When I order something or register with a website, I normally do not want to hear from them ever again. Did you send me what I bought? Can I login when I want to read something? Ok then, thanks, have a nice life. When they do email me, as even the more trustworthy companies insist on doing once every 4 hours or so, it makes me mad. Usually the first thing I will say at the sight of another “$10 off your next $3000 order” message is the name of the offending company, followed or preceded by a gentle expletive of some sort. In this sense, I am no different than your general garden variety nerd.
Not lately. Lately, I’ve been trying to teach my computer the meaning of “spam.” As such, I’d love to get some emails about political commentary or upcoming sales or general developments at websites I enjoy. I spent half an hour yesterday subscribing to the mailing list for each of my favorite bands and news sources. Why? Because that would be something to train my computer to like, versus the billions of true garbage messages I get about transexuals and poodles and transexual poodles.

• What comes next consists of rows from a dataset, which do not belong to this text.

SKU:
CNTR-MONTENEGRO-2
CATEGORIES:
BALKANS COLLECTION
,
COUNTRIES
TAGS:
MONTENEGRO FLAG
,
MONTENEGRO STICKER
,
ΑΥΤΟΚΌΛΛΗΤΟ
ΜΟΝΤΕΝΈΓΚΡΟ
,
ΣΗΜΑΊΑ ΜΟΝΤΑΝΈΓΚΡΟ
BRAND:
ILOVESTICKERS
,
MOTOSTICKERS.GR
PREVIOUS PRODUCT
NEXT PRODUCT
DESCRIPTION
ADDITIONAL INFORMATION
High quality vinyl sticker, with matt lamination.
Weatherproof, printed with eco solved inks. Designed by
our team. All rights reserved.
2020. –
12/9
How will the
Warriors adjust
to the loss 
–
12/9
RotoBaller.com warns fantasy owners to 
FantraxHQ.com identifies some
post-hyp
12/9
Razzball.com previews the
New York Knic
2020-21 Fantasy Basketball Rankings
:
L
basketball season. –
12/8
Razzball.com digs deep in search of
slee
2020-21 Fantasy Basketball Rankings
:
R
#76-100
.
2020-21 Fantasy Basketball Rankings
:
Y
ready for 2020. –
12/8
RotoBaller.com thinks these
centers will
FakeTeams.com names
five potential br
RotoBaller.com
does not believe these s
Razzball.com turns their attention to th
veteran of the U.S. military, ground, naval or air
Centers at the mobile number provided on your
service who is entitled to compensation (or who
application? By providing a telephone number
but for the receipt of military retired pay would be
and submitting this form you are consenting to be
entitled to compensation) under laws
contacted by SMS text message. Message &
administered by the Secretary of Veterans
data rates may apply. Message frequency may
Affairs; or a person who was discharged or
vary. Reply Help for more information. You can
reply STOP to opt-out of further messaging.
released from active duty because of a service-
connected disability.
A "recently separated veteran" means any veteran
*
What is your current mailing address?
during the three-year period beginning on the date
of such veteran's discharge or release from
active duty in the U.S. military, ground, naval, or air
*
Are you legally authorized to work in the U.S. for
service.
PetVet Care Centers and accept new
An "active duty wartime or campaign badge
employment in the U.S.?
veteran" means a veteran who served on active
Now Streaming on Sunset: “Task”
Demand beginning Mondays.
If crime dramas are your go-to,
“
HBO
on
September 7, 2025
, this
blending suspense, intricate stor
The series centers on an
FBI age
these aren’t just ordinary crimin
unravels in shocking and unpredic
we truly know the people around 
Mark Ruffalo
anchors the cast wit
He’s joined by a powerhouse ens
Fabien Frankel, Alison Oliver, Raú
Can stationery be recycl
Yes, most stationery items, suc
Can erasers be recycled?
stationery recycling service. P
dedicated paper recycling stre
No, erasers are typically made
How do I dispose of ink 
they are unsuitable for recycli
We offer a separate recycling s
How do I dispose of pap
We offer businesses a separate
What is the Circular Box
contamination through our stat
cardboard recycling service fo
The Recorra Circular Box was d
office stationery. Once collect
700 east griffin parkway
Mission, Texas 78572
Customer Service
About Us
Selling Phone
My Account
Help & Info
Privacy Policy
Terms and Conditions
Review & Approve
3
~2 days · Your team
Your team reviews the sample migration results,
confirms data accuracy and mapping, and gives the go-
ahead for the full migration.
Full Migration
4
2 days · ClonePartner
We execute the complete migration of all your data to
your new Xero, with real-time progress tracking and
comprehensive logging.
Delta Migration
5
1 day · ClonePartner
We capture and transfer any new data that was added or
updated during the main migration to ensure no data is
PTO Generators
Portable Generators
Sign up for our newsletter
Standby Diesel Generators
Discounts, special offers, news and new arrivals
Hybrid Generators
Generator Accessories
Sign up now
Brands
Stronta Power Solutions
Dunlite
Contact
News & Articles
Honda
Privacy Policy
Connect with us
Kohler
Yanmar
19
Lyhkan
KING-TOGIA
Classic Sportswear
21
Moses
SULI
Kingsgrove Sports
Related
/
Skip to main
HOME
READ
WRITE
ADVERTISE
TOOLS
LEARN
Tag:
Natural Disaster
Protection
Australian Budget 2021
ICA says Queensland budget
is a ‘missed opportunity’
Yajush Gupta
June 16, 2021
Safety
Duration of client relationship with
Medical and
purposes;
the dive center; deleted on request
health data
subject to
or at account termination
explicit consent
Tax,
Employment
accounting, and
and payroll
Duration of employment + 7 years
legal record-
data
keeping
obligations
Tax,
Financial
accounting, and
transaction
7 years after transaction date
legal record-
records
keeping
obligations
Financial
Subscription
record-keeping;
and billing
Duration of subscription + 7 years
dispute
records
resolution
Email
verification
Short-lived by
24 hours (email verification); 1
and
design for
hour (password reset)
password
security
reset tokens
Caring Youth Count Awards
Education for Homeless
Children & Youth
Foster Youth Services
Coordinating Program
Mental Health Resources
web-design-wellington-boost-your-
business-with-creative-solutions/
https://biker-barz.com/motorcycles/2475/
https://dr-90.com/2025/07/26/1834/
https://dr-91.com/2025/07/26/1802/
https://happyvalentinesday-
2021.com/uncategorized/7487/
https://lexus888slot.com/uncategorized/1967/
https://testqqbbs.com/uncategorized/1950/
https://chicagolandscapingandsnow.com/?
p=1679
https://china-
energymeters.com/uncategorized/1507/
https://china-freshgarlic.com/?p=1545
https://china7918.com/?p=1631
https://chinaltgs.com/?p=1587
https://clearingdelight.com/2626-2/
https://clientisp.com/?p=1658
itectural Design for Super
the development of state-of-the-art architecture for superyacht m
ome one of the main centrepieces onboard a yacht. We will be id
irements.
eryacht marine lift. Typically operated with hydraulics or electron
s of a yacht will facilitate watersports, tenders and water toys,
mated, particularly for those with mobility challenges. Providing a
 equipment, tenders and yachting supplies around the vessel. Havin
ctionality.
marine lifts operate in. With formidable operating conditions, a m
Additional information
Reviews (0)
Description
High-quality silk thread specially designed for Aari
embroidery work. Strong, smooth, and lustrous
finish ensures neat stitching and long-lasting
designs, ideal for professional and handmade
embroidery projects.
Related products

Is anyone here familiar with Bayesian logic? Yeah, that’s what I figured. Apparently it’s fairly effective as an email categorizing technology. You set up a handy program to classify your email on its way to your inbox, and then you create a filter in whatever (Eudora, Outlook, et al) you use for reading mail. The classification program keeps track of every message it processes, and a browser-based interface lets you categorize new messages so it knows which ones are good and which are bad. Meanwhile, the filter in your email client shoves the ‘bad’ messages into a junk box or straight to the trash. Doesn’t that sound nice?
It is pretty nice, and I’m going to use it right this time around. See, when I originally set up iamthathero.com I was glad to finally have a .com site. I put my new email address on every page, and never thought twice – or even once, to be honest – about the fact that dirty, stupid, inconsiderate people (‘spammers’) make a living by selling email addresses to other dirty, stupid, inconsiderate people (‘other spammers’). And they have automated scripts that exist for the sole purpose of pulling email addresses off of websites. As a result, I was soon getting roughly 1,000 junk emails to every .6 real ones.
A close friend and superior nerd set up SpamBayes on my laptop, and I was on my way to enjoying trash-free email browsing. Or so I thought. As it turns out, SpamBayes develops a deep identity crisis when you classify several hundred emails a day as “spam” and one email every few weeks as “ham” (a simple but amazingly confusing slang term for good email). But that’s what I did, and instead of spending the summer sifting through metric tons of junk email I spent the summer sifting through metric tons of junk email and then telling SpamBayes that each one was junk. Don’t do that.
I’ve just started using SpamBayes on my new computer, and when it correctly classifies a message as spam I just discard it. Because why mess with its database when it’s getting the categorization right? If you get a lot of junk mail and are nerdy enough to try and fix it, check out spambayes.org for the free software and better explanation. While you’re at it, search the web for ‘spam trap’ to find articles and tricks for killing spam robots that visit your own site. Oh, and if you know someone who sends mass unsolicited emails for a living, kick them in the teeth.